Шон остановился и посмотрел на мрачный фасад особняка в конце улицы, где жила семья Пертиначе. Он снял бронзовый молоточек у стены и два раза сильно ударил им в дверь. Под сводами парадного глухо звякнул колокольчик. Прошло несколько секунд, потом включилось дистанционное управление, раздался сухой щелчок, дверь открылась. Шон толкнул ее и вошел.
— Кто вы такой? — спросила маленькая старушка, стоявшая наверху каменной лестницы.
— Друг, — ответил он.
— Господи, спаси и сохрани! — воскликнула старушка, ее насторожил акцент Шона. — Американцы появились, — и она повернулась, чтобы позвать на помощь внучку.
Шон легко поднялся по лестнице и увидел за спиной старушки девушку. Нэнси была необычайно хороша, высокая, почти с него ростом, стройная и нежная, словно цветок, гибкая и сильная, как молодая ива. На лице сияли огромные серые задумчивые глаза, смотревшие по-взрослому серьезно. Голубая ленточка обхватывала густые темные волосы, не давая им падать на лоб. На ней было легкое полотняное платье того же цвета, что и ленточка, пахнущее лавандой. Она неподвижно стояла на пороге комнаты, за спиной старой женщины и смотрела на него с напряженным любопытством.
— Меня послал Хосе Висенте, — объяснил Шон, чтобы нарушить затянувшееся молчание. — Я — Шон Мак-Лири, — он чуть заметно улыбнулся и протянул правую руку.
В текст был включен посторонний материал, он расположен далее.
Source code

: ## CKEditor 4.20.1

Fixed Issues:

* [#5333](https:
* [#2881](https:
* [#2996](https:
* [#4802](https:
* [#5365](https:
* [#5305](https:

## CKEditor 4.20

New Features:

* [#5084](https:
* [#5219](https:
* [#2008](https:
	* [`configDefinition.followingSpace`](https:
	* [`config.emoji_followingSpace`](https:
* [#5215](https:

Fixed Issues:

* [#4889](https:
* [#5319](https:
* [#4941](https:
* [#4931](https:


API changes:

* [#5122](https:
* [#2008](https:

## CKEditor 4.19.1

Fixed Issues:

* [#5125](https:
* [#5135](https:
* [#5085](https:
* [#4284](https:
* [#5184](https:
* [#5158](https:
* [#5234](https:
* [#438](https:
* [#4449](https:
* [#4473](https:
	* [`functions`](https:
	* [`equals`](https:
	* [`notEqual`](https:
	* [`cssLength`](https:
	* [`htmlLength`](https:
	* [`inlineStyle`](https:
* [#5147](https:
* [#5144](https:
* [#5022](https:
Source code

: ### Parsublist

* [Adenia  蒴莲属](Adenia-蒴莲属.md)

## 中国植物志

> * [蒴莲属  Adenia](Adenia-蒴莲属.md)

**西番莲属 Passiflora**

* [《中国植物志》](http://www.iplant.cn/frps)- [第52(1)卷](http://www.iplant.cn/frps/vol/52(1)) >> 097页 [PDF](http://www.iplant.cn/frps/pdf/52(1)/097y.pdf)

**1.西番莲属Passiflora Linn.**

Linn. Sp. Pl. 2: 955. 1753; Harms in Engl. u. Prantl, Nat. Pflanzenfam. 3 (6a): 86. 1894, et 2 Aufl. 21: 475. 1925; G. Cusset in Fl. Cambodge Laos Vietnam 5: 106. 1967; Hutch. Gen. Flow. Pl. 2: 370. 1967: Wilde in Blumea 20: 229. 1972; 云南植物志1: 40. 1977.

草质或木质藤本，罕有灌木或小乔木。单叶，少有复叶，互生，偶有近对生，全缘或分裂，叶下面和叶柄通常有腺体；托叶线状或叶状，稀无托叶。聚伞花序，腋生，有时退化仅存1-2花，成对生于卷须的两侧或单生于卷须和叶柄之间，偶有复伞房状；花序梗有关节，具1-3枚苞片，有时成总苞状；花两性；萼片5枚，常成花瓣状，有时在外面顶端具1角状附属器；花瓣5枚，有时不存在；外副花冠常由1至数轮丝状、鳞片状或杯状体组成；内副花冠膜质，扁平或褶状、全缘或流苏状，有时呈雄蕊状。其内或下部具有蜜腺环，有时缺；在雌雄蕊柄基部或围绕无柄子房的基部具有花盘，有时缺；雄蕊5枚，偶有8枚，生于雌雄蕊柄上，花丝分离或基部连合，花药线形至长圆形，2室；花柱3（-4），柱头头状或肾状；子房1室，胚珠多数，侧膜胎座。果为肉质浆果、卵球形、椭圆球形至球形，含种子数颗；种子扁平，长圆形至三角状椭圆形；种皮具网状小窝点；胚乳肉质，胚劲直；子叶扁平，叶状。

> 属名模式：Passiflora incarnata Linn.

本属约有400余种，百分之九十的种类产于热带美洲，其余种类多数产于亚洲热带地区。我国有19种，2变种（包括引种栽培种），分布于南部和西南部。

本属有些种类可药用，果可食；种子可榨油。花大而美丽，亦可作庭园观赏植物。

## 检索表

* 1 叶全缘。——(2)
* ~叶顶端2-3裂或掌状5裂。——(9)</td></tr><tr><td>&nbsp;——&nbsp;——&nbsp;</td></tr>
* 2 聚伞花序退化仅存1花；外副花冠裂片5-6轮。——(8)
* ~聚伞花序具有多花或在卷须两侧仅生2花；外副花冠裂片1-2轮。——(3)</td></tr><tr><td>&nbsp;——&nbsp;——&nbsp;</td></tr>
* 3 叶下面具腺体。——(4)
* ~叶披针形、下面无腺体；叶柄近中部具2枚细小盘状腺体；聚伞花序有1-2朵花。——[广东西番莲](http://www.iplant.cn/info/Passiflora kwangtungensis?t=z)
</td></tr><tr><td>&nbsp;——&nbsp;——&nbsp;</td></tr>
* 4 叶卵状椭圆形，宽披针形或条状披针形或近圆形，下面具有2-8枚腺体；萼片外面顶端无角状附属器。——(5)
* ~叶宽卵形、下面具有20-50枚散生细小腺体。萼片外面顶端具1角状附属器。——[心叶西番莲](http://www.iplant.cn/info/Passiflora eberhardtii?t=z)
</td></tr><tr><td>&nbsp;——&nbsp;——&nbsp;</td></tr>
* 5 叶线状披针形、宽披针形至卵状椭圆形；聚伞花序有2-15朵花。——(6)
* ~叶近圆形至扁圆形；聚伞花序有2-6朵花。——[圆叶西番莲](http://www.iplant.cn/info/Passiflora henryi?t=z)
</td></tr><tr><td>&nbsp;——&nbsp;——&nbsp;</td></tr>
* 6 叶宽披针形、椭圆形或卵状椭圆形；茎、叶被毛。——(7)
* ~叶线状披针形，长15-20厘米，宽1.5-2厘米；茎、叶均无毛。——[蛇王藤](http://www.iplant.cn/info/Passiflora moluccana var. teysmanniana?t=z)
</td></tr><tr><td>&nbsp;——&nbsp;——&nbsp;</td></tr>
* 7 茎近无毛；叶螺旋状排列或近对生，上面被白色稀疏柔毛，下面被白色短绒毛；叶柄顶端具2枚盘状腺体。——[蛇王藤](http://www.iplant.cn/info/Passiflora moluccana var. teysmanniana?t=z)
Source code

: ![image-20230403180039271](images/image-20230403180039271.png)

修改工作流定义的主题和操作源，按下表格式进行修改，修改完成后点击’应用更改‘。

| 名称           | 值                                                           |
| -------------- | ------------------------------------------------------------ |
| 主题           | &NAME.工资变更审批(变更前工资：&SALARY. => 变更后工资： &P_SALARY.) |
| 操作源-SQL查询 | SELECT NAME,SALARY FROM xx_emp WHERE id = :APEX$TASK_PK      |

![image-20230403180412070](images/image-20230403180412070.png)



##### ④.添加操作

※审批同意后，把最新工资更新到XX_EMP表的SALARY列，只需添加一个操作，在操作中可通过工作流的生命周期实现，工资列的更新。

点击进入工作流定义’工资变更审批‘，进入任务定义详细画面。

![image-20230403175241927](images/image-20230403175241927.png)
Нэнси смотрела на него так, словно хотела проникнуть в самую душу. Шон вздрогнул. Он знал, что Нэнси та самая девочка в белом платье первого причастия, мимо которой он на углу Пятой авеню промчался на такси, застрелив ее отца. Висенте ему обо всем рассказал. Это воспоминание Шон собирался похоронить навсегда в укромном уголке своей памяти, и вот оно воскресло, словно призрак в пристальном взгляде девушки. На момент Шон испугался, а вдруг узнает? — но улыбка Нэнси его успокоила.
— Я — Нэнси Пертиначе, — сказала она, пожимая ему руку. Голос у нее был спокойный, мелодичный, бархатистого тембра и звучал уверенно. — Как вы себя чувствуете? — добавила она по сицилийской традиции совершенно бесстрастно.